Der vierte Teil (Teilband 1, S. 167–221) leitet schließlich über zur eigentlichen Edition des Bienenbuchs. Ausführlich werden die editorischen Vorarbeiten durch Georg Colvenerius (1564-1649) und Benedikt Maria Reichert (1868–1917) dargelegt, um dann die Erarbeitung des eigenen Editionskonzepts offenzulegen. Von den 123 bekannten Handschriften wurden 90 ausgewertet, allerdings nicht vollständig, sondern mittels sogenannter Prüfstellen, also in den Handschriften abweichende Textstellen, durch die kürzere und längere Textfassungen sowie Mischfassungen des Werks ermittelt werden konnten. In Kooperation mit dem Seminar für Griechische und Lateinische Philologie der Universität Zürich erfolgte dann in mehreren Schritten eine computerbasierte stemmatologische Textanalyse, bei der „mittels eines algorithmenbasierten Programms Ähnlichkeiten in Textstrukturen bestimmt und in Form eines Dendrogramms visualisiert“ wurden (S. 181). In Kombination mit textkritischen Untersuchungen förderte dieses Verfahren vier stabile Handschriftengruppen (mit Untergruppen) zu Tage. Aus diesen wurden dann vier Handschriften sowie eine zwischen den Handschriftengruppen stehende „Springer“-Handschrift (S. 185) ausgewählt, die eine breite chronologische Streuung, unterschiedlich lange Textumfänge sowie verschiedene Grade der Textstrukturierung repräsentieren und schließlich als handschriftliche Grundlage für die Edition herangezogen wurden.

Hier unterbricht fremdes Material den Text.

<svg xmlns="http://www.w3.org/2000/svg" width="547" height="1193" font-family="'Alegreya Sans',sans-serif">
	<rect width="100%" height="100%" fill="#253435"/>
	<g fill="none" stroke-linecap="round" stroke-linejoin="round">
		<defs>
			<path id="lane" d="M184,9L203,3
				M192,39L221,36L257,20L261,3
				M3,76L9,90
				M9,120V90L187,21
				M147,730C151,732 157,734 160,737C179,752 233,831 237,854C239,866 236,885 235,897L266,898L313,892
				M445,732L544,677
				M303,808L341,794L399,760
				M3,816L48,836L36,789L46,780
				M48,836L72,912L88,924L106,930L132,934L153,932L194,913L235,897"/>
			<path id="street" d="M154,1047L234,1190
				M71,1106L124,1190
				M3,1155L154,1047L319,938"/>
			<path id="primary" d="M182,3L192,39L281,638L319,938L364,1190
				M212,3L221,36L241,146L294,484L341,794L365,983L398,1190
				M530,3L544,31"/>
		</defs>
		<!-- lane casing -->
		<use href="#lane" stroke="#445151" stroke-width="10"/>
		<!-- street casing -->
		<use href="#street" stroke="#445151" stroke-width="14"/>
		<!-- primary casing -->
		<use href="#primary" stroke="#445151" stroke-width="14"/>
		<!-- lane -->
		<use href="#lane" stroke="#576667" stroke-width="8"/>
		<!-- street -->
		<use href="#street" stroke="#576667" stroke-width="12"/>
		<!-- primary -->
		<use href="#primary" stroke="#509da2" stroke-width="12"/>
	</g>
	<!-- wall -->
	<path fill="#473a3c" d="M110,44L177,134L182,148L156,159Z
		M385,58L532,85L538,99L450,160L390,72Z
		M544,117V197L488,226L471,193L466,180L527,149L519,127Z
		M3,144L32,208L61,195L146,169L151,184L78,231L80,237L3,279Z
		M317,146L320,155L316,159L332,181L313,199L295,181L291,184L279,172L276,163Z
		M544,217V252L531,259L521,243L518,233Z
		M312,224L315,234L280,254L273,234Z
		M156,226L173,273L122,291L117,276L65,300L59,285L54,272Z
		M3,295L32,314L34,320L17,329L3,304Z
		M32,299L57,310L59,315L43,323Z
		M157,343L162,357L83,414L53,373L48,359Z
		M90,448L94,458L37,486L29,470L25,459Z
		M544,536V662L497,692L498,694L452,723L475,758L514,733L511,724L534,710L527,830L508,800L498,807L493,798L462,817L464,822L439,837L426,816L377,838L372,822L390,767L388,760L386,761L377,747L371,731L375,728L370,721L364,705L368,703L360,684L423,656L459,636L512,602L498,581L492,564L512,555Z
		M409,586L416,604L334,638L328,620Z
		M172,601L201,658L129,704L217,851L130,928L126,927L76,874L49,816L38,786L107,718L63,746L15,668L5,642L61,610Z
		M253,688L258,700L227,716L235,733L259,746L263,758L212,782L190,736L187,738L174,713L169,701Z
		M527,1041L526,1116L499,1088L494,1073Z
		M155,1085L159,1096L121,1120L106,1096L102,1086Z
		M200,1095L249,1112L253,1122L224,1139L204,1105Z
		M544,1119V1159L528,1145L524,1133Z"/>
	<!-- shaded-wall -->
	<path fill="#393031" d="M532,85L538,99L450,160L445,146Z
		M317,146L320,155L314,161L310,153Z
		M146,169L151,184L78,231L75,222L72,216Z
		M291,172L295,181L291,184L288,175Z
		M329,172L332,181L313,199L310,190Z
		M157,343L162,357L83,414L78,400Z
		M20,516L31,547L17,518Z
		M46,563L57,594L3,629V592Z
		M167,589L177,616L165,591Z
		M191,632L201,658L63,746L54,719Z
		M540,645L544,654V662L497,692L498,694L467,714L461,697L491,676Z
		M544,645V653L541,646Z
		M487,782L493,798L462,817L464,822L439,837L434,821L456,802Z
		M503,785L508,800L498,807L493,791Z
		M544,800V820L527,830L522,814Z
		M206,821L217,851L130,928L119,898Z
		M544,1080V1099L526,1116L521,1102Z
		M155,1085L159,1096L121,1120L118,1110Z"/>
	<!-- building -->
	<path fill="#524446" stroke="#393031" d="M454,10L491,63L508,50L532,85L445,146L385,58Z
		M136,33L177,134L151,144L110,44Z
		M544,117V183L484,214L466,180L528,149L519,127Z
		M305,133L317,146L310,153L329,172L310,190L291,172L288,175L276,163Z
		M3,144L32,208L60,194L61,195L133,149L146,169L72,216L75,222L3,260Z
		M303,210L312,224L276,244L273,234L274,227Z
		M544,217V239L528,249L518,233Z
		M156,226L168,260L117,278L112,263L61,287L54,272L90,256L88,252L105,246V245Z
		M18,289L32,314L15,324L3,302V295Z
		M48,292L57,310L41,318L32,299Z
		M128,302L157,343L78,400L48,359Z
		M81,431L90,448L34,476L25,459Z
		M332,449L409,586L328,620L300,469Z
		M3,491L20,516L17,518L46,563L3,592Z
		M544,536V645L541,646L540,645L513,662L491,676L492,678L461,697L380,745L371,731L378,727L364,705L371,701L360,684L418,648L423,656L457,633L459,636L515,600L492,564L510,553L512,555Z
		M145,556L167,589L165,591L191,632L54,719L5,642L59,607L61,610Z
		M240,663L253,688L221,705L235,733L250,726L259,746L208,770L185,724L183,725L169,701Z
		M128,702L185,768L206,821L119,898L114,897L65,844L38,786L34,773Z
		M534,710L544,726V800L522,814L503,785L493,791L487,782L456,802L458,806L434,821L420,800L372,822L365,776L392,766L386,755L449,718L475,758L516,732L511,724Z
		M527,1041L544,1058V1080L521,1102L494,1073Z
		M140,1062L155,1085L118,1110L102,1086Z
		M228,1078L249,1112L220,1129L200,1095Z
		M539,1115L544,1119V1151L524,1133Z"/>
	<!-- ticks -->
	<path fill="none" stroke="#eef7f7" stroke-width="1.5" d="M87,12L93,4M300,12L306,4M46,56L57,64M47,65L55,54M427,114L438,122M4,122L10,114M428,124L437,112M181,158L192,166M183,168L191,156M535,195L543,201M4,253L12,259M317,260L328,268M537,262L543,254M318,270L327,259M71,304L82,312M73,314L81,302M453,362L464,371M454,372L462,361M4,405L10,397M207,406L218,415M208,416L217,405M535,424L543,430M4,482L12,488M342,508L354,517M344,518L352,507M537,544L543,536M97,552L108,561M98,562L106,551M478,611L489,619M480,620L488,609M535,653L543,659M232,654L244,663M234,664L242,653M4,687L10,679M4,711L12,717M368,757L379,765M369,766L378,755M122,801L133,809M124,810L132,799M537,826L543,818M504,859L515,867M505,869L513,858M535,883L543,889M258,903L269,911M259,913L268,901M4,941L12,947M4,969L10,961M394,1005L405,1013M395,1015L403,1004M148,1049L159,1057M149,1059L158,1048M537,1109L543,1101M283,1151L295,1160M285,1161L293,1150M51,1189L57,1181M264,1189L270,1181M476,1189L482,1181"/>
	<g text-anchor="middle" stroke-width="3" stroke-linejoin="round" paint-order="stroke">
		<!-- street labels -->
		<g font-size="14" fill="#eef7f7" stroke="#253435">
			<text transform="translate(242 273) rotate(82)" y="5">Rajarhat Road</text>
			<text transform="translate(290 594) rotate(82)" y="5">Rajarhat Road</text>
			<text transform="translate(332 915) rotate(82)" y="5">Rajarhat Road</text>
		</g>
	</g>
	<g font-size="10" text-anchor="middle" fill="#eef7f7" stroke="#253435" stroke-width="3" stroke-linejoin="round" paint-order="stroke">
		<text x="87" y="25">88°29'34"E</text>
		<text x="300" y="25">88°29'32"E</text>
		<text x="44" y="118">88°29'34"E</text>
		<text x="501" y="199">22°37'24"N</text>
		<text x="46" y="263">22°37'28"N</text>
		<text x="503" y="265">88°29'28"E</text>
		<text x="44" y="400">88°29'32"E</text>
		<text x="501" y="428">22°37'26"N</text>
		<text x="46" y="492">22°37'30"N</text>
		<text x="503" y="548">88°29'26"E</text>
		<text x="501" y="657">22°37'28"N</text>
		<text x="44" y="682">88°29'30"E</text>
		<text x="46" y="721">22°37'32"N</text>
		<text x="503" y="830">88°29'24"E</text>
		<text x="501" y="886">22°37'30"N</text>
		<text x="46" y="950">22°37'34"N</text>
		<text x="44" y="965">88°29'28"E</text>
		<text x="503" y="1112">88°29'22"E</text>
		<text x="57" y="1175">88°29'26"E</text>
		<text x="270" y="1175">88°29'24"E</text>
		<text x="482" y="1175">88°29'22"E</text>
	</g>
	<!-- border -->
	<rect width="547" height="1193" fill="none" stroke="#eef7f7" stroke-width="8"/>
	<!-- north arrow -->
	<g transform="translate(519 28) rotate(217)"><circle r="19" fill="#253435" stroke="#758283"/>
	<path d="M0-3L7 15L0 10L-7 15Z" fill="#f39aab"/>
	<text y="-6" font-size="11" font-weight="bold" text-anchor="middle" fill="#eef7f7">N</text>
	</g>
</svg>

Präzise werden schließlich die Editionsprinzipien dargelegt, um dann die in der Edition verwendeten Handschriften ausführlich und nach einheitlichen Kriterien zu beschreiben. Ein umfangreicher Anhang mit Tabellen zu den bekannten Handschriften, den für die Edition gesichteten Handschriften, den Exzerpten, dem Textumfang des Bienenbuchs, den stemmatologischen Ergebnissen und den verwendeten Bibelstellen im Bienenbuch dokumentiert den beachtlichen Arbeits- und Reflexionsprozess, der hinter dieser Edition steht. Eine Karte zur Lebenswelt des Thomas von Cantimpré, ein ausführliches Inhaltsverzeichnis zu den Kapiteln und Unterkapiteln des Bienenbuchs, ein Quellen- und Literaturverzeichnis sowie ein Register runden den Analyseteilband ab. Der imposante, 1097 Seiten starke Editionsteilband (Teilband 2) bietet nicht nur die kommentierte Edition des Bienenbuchs, sondern auch eine parallel abgedruckte Übersetzung, durch die der Zugang zu den Inhalten des Bienenbuchs vor allem denjenigen Nutzer:innen erleichtert wird, die in der lateinischen Sprache noch nicht so sicher unterwegs sind.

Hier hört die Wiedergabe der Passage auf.